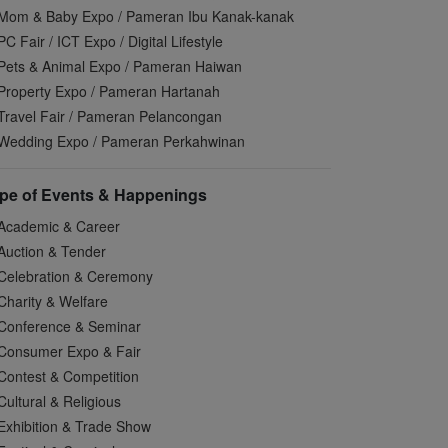
Mom & Baby Expo / Pameran Ibu Kanak-kanak
PC Fair / ICT Expo / Digital Lifestyle
Pets & Animal Expo / Pameran Haiwan
Property Expo / Pameran Hartanah
Travel Fair / Pameran Pelancongan
Wedding Expo / Pameran Perkahwinan
pe of Events & Happenings
Academic & Career
Auction & Tender
Celebration & Ceremony
Charity & Welfare
Conference & Seminar
Consumer Expo & Fair
Contest & Competition
Cultural & Religious
Exhibition & Trade Show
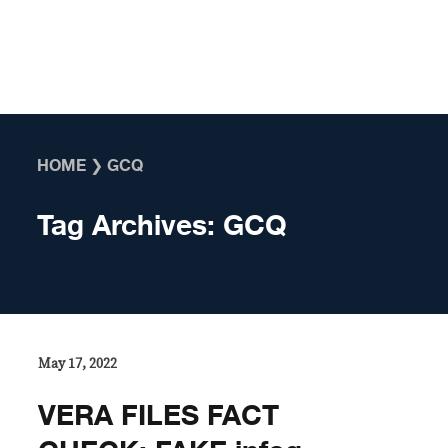
Skip to content
HOME
❯
GCQ
Tag Archives:
GCQ
May 17, 2022
VERA FILES FACT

> REQUIRED WORK
Pull out every line in the data above that has the word "Pameran".

> WRITTEN REPLY
Mom & Baby Expo / Pameran Ibu Kanak-kanak
Pets & Animal Expo / Pameran Haiwan
Property Expo / Pameran Hartanah
Travel Fair / Pameran Pelancongan
Wedding Expo / Pameran Perkahwinan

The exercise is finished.